To be Tasmanian is to be a foreigner in your own country. The first time I travelled overseas, my response to the standard ‘Where are you from?’ question was not, as it was for my fellow travellers, ‘Australia’. No, I was resident of a small southern island best know to world citizens as home of the Warner Bros character ‘Taz’, whose resemblance to the real Tasmanian Devil is about as close as Mickey is to mouse*.  In reality, they are a malodorous, oversized, spotted rat. The only accurately represented facet of their cartoon alter-ego is their intractable fury. Devils kept in captivity have to be sexually segregated, lest the males eat the females, with the kids thrown in for dessert. And now, largely due to their belligerent natures, the devils are dying out. Some sort of highly contagious, extremely aggressive mouth cancer - spread via the friendly mouth-to-mouth combat  they so favour - is attacking their detachable jaws, rendering them incapable of devouring even their own spouses.

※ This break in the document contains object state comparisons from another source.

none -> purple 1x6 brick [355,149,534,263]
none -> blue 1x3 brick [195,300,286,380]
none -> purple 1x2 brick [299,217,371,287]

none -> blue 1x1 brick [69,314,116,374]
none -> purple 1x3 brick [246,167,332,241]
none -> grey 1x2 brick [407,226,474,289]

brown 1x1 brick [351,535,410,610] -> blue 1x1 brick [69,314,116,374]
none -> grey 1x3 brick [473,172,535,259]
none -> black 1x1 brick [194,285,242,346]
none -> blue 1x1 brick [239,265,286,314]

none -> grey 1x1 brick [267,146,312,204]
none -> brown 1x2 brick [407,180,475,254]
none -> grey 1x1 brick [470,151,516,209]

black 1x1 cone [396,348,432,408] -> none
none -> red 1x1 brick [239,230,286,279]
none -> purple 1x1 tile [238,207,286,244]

Of course, one could be forgiven for thinking that talk of devil extinction is nothing more than alarmist propaganda, if the number of dead devils on the side of the road is anything to go by. To the extent that a fatal collision with a speeding vehicle can leave one looking healthy, the roadkill devils appear to be both healthy and healthily represented in the general menagerie of roadside carnage. It’s a little known fact – one that is curiously not promoted by the state’s tourist bureau – that Tasmania is the roadkill capital of the world. On a recent 50km bike ride south of Hobart, where I was in a position to catalogue the various formerly animate animals now closely acquainted with the tarmac, I encountered the following: A tiger snake, a spotted quoll, two devils, several dozen assorted wallabies and possums, and, just as I was rounding the final bend in preparation for the hellish ascent to my parents’ house, a rooster. 

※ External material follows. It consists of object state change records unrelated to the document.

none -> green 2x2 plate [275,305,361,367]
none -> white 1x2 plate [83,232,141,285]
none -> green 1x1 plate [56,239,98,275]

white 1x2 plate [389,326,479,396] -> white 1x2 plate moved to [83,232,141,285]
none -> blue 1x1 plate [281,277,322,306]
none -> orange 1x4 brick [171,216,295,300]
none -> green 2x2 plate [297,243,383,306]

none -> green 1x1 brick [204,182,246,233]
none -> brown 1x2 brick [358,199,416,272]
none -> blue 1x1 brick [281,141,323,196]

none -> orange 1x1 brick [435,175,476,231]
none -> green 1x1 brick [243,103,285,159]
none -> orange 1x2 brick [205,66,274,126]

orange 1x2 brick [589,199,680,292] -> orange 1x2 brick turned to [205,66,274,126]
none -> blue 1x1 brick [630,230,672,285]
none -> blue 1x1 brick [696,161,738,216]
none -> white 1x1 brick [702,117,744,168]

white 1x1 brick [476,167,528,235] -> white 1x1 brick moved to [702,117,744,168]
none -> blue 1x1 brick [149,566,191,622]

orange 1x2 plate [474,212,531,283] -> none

Luckily, it wasn’t their rooster. That magnificent bird was still available for early morning ear-splitting cock-a-doodles, rousing us from our red-wine hangovers and reminding me, once again, of the perils of combining a rural idyll with a well stocked wine cellar.

 *It should be noted that these days, when anyone asks me where I am from (or more frequently, what part of England I am from) I answer 'I'm from Australia,' generally adding 'Melbourne' as a qualifier. So there you go - I am more ex-Melbournite these days than ex-Tasmanian.